Her heavily lined eyes narrowed. “You want to put the bobbies on me, you go right ahead, my lad. We’ll see how all your little fans and their stick-in-the-mud parents like reading about how you got me pregnant. About how you deserted me and your poor little baby girl while you’re rolling in money and living high. How would that go over, Mr. Page? Think you could get Bri and the boys another royal command performance?”
“Miss Palmer.” Pete’s voice was smooth and calm. He’d already spent hours considering the ins and outs of the situation. One glance told him he’d wasted his time. The answer here would be money. “I’m sure you don’t want to air your personal business in the press. Nor do I think you should imply desertion when there was none.”
“Ooh. Is he your manager, Brian, or your blinking solicitor?”
“You weren’t pregnant when I left you.”
“Didn’t know I was pregnant!” she shouted and gripped Brian’s black leather vest. “It was two months later when I found out for sure. You were gone by then. I didn’t know where to find you. I could have gotten rid of it.” She clung harder when Brian started to pry her hands off. “I knew people who could have fixed it for me, but I was scared, more scared of that than of having it.”
“So she had a kid.” Johnno sat on the arm of a chair and pulled out a Gauloise which he lit with a heavy gold lighter. In the past two years he’d gotten very comfortable with expensive habits. “That don’t mean it was yours, Bri.”
“It’s his, you freaking fag.”
“My, my.” Unperturbed, Johnno drew on the cigarette, then blew the smoke lightly but directly into her face. “Quite the lady, aren’t we?”
“Back off, Johnno.” Pete’s voice remained low and calm. “Miss Palmer, we’re here to settle this whole matter quietly.”
And that, she thought, was her ace in the hole. “I’ll just bet you’d like to keep it quiet. You know I wasn’t with anybody else back then, Brian.” She leaned into him, letting her breasts press and flatten against his chest. “You remember that Christmas, the last Christmas we were together. We got high and a little crazy. We never used anything. Emma, she’ll be three next September.”
He remembered, though he wished he didn’t. He’d been nineteen and full of music and rage. Someone had brought cocaine and after he’d snorted for the first time he’d felt like a thoroughbred stud. Quivering to fuck.
“So you had a baby and you think she’s mine. Why did you wait until now to tell me about her?”

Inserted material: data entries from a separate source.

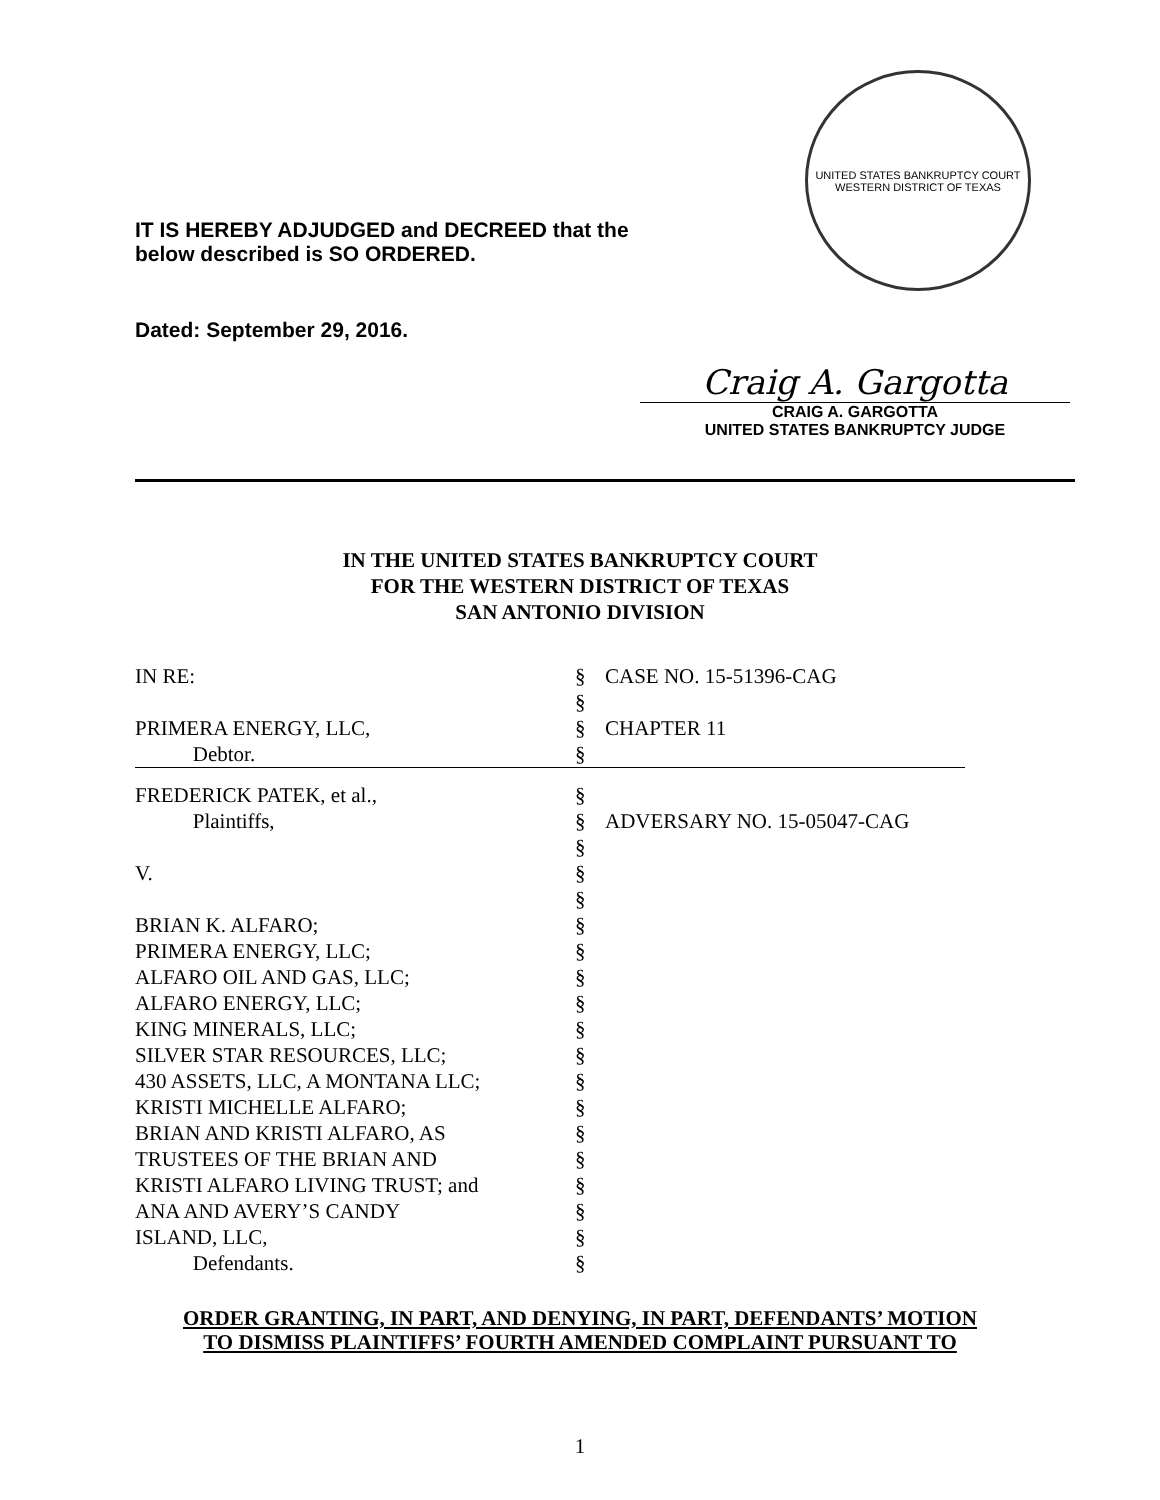IT IS HEREBY ADJUDGED and DECREED that the
below described is SO ORDERED.
Dated: September 29, 2016.
UNITED STATES BANKRUPTCY COURT
WESTERN DISTRICT OF TEXAS
Craig A. Gargotta
CRAIG A. GARGOTTA
UNITED STATES BANKRUPTCY JUDGE
IN THE UNITED STATES BANKRUPTCY COURT
FOR THE WESTERN DISTRICT OF TEXAS
SAN ANTONIO DIVISION
| IN RE: | § | CASE NO. 15-51396-CAG |
| | § | |
| PRIMERA ENERGY, LLC, | § | CHAPTER 11 |
| Debtor. | § | |
| FREDERICK PATEK, et al., | § | |
| Plaintiffs, | § | ADVERSARY NO. 15-05047-CAG |
| | § | |
| V. | § | |
| | § | |
| BRIAN K. ALFARO; | § | |
| PRIMERA ENERGY, LLC; | § | |
| ALFARO OIL AND GAS, LLC; | § | |
| ALFARO ENERGY, LLC; | § | |
| KING MINERALS, LLC; | § | |
| SILVER STAR RESOURCES, LLC; | § | |
| 430 ASSETS, LLC, A MONTANA LLC; | § | |
| KRISTI MICHELLE ALFARO; | § | |
| BRIAN AND KRISTI ALFARO, AS | § | |
| TRUSTEES OF THE BRIAN AND | § | |
| KRISTI ALFARO LIVING TRUST; and | § | |
| ANA AND AVERY’S CANDY | § | |
| ISLAND, LLC, | § | |
| Defendants. | § | |
ORDER GRANTING, IN PART, AND DENYING, IN PART, DEFENDANTS’ MOTION
TO DISMISS PLAINTIFFS’ FOURTH AMENDED COMPLAINT PURSUANT TO
1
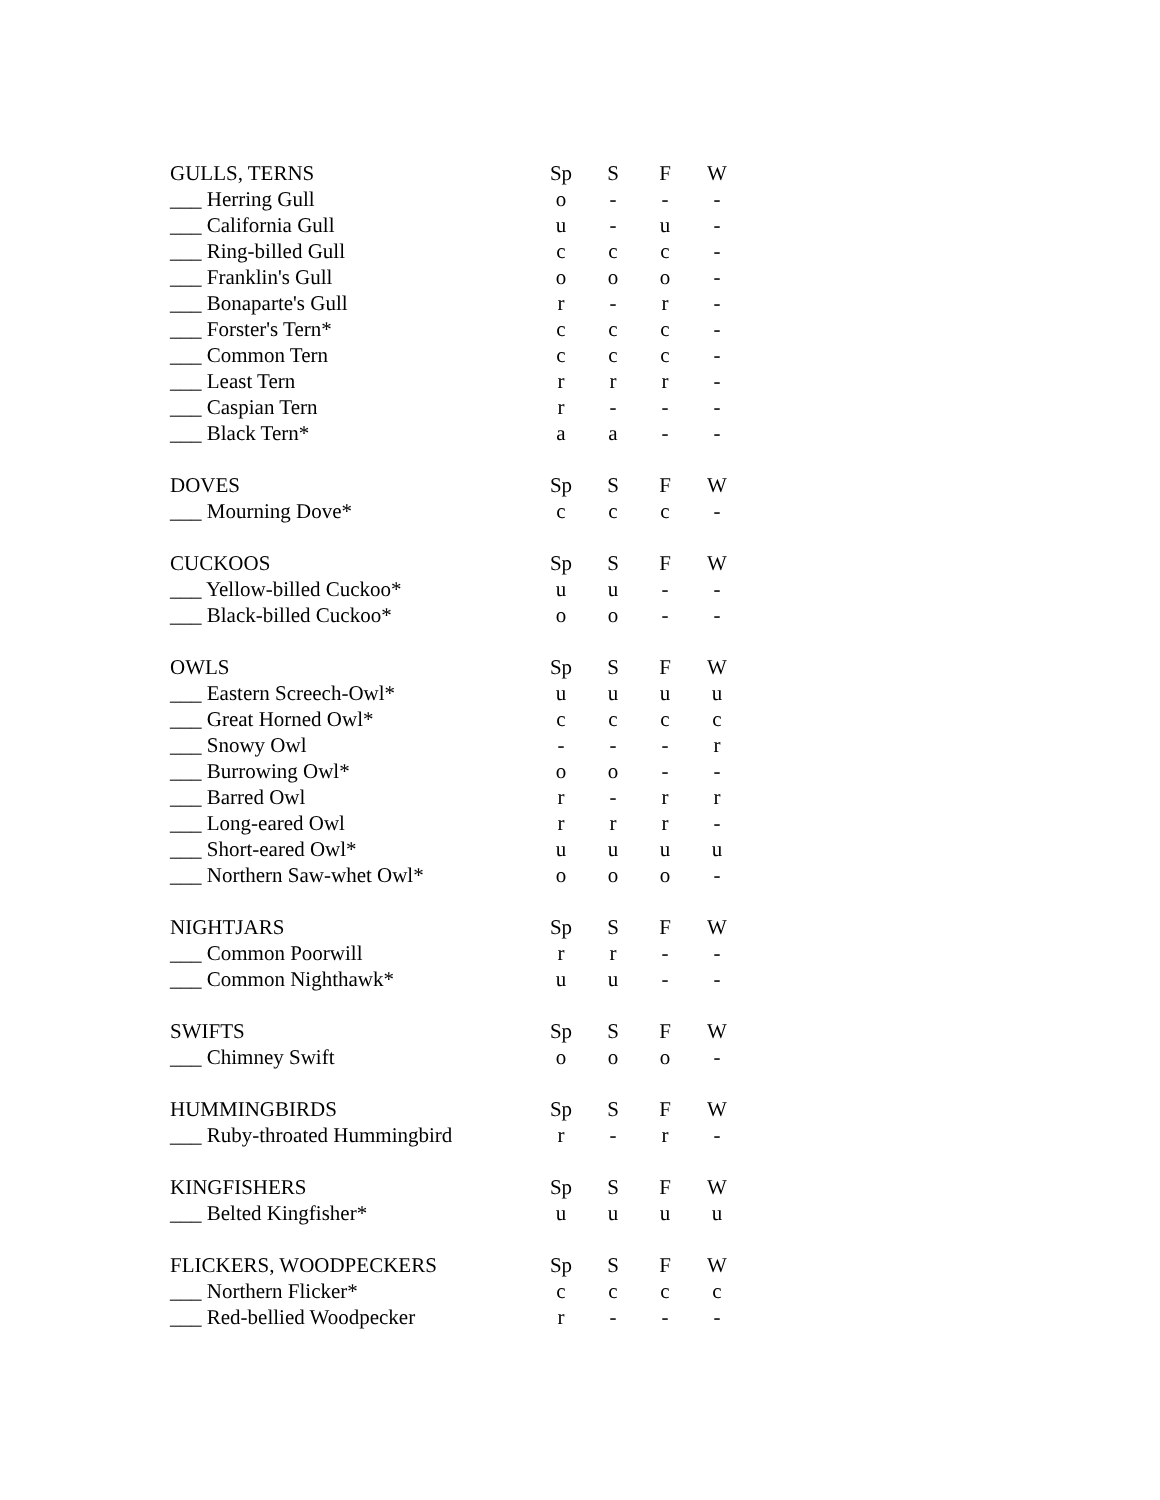| GULLS, TERNS | Sp | S | F | W |
| --- | --- | --- | --- | --- |
| ___ Herring Gull | o | - | - | - |
| ___ California Gull | u | - | u | - |
| ___ Ring-billed Gull | c | c | c | - |
| ___ Franklin's Gull | o | o | o | - |
| ___ Bonaparte's Gull | r | - | r | - |
| ___ Forster's Tern* | c | c | c | - |
| ___ Common Tern | c | c | c | - |
| ___ Least Tern | r | r | r | - |
| ___ Caspian Tern | r | - | - | - |
| ___ Black Tern* | a | a | - | - |
| DOVES | Sp | S | F | W |
| --- | --- | --- | --- | --- |
| ___ Mourning Dove* | c | c | c | - |
| CUCKOOS | Sp | S | F | W |
| --- | --- | --- | --- | --- |
| ___ Yellow-billed Cuckoo* | u | u | - | - |
| ___ Black-billed Cuckoo* | o | o | - | - |
| OWLS | Sp | S | F | W |
| --- | --- | --- | --- | --- |
| ___ Eastern Screech-Owl* | u | u | u | u |
| ___ Great Horned Owl* | c | c | c | c |
| ___ Snowy Owl | - | - | - | r |
| ___ Burrowing Owl* | o | o | - | - |
| ___ Barred Owl | r | - | r | r |
| ___ Long-eared Owl | r | r | r | - |
| ___ Short-eared Owl* | u | u | u | u |
| ___ Northern Saw-whet Owl* | o | o | o | - |
| NIGHTJARS | Sp | S | F | W |
| --- | --- | --- | --- | --- |
| ___ Common Poorwill | r | r | - | - |
| ___ Common Nighthawk* | u | u | - | - |
| SWIFTS | Sp | S | F | W |
| --- | --- | --- | --- | --- |
| ___ Chimney Swift | o | o | o | - |
| HUMMINGBIRDS | Sp | S | F | W |
| --- | --- | --- | --- | --- |
| ___ Ruby-throated Hummingbird | r | - | r | - |
| KINGFISHERS | Sp | S | F | W |
| --- | --- | --- | --- | --- |
| ___ Belted Kingfisher* | u | u | u | u |
| FLICKERS, WOODPECKERS | Sp | S | F | W |
| --- | --- | --- | --- | --- |
| ___ Northern Flicker* | c | c | c | c |
| ___ Red-bellied Woodpecker | r | - | - | - |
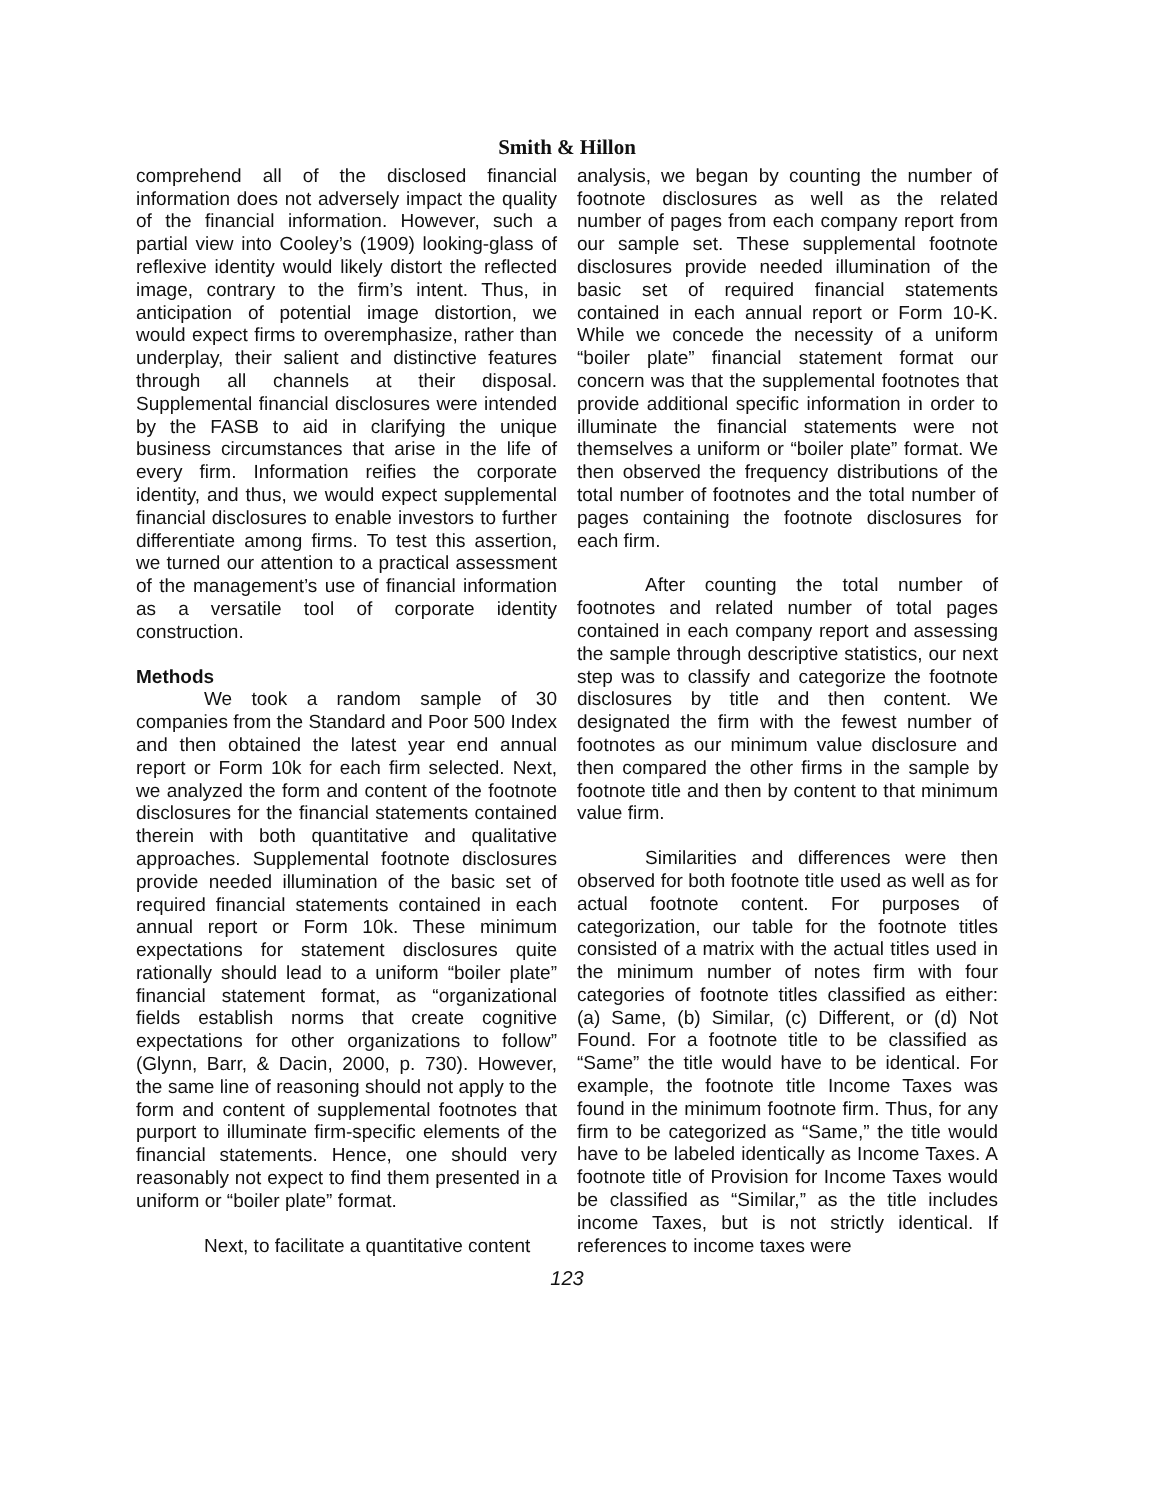Smith & Hillon
comprehend all of the disclosed financial information does not adversely impact the quality of the financial information. However, such a partial view into Cooley’s (1909) looking-glass of reflexive identity would likely distort the reflected image, contrary to the firm’s intent. Thus, in anticipation of potential image distortion, we would expect firms to overemphasize, rather than underplay, their salient and distinctive features through all channels at their disposal. Supplemental financial disclosures were intended by the FASB to aid in clarifying the unique business circumstances that arise in the life of every firm. Information reifies the corporate identity, and thus, we would expect supplemental financial disclosures to enable investors to further differentiate among firms. To test this assertion, we turned our attention to a practical assessment of the management’s use of financial information as a versatile tool of corporate identity construction.
Methods
We took a random sample of 30 companies from the Standard and Poor 500 Index and then obtained the latest year end annual report or Form 10k for each firm selected. Next, we analyzed the form and content of the footnote disclosures for the financial statements contained therein with both quantitative and qualitative approaches. Supplemental footnote disclosures provide needed illumination of the basic set of required financial statements contained in each annual report or Form 10k. These minimum expectations for statement disclosures quite rationally should lead to a uniform “boiler plate” financial statement format, as “organizational fields establish norms that create cognitive expectations for other organizations to follow” (Glynn, Barr, & Dacin, 2000, p. 730). However, the same line of reasoning should not apply to the form and content of supplemental footnotes that purport to illuminate firm-specific elements of the financial statements. Hence, one should very reasonably not expect to find them presented in a uniform or “boiler plate” format.
Next, to facilitate a quantitative content
analysis, we began by counting the number of footnote disclosures as well as the related number of pages from each company report from our sample set. These supplemental footnote disclosures provide needed illumination of the basic set of required financial statements contained in each annual report or Form 10-K. While we concede the necessity of a uniform “boiler plate” financial statement format our concern was that the supplemental footnotes that provide additional specific information in order to illuminate the financial statements were not themselves a uniform or “boiler plate” format. We then observed the frequency distributions of the total number of footnotes and the total number of pages containing the footnote disclosures for each firm.
After counting the total number of footnotes and related number of total pages contained in each company report and assessing the sample through descriptive statistics, our next step was to classify and categorize the footnote disclosures by title and then content. We designated the firm with the fewest number of footnotes as our minimum value disclosure and then compared the other firms in the sample by footnote title and then by content to that minimum value firm.
Similarities and differences were then observed for both footnote title used as well as for actual footnote content. For purposes of categorization, our table for the footnote titles consisted of a matrix with the actual titles used in the minimum number of notes firm with four categories of footnote titles classified as either: (a) Same, (b) Similar, (c) Different, or (d) Not Found. For a footnote title to be classified as “Same” the title would have to be identical. For example, the footnote title Income Taxes was found in the minimum footnote firm. Thus, for any firm to be categorized as “Same,” the title would have to be labeled identically as Income Taxes. A footnote title of Provision for Income Taxes would be classified as “Similar,” as the title includes income Taxes, but is not strictly identical. If references to income taxes were
123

“I told you I couldn’t find you at first.” Jane moistened her lips and wished she’d had just one more drink. She didn’t think it would be wise to tell him she’d enjoyed playing the martyr for a while, the poor, unwed mother, all alone. And there’d been a man or two along the way to ease the road.
“I went on this program, they have them for girls who get in trouble. I thought maybe I’d give her away, you know, for adoption. After I had her, I couldn’t, because she looked just like you. I thought if I gave her up, you’d find out about it and get mad at me. I was afraid you wouldn’t give me another chance.”
She started to cry, big fat tears that smeared her heavy makeup. They were uglier, and more disturbing, because they were sincere. “I always knew you’d come back, Brian. I started hearing your songs on the radio, seeing posters of you in the record store. You were on your way. I always knew you’d make it, but, Jesus, I never knew you’d be so big. I started thinking—”
“I’ll bet you did,” Johnno murmured.
“I started thinking,” she said between her teeth. “That you’d want to know about the kid. I went back to your old place, but you’d moved and nobody would tell me where. But I thought about you every day. Look.”
Taking his
arm she pointed to the pictures she’d crowded on the walls of the flat. “I cut out everything I could find about you and saved it.”
He looked at himself reproduced a dozen times. His stomach turned. “Jesus.”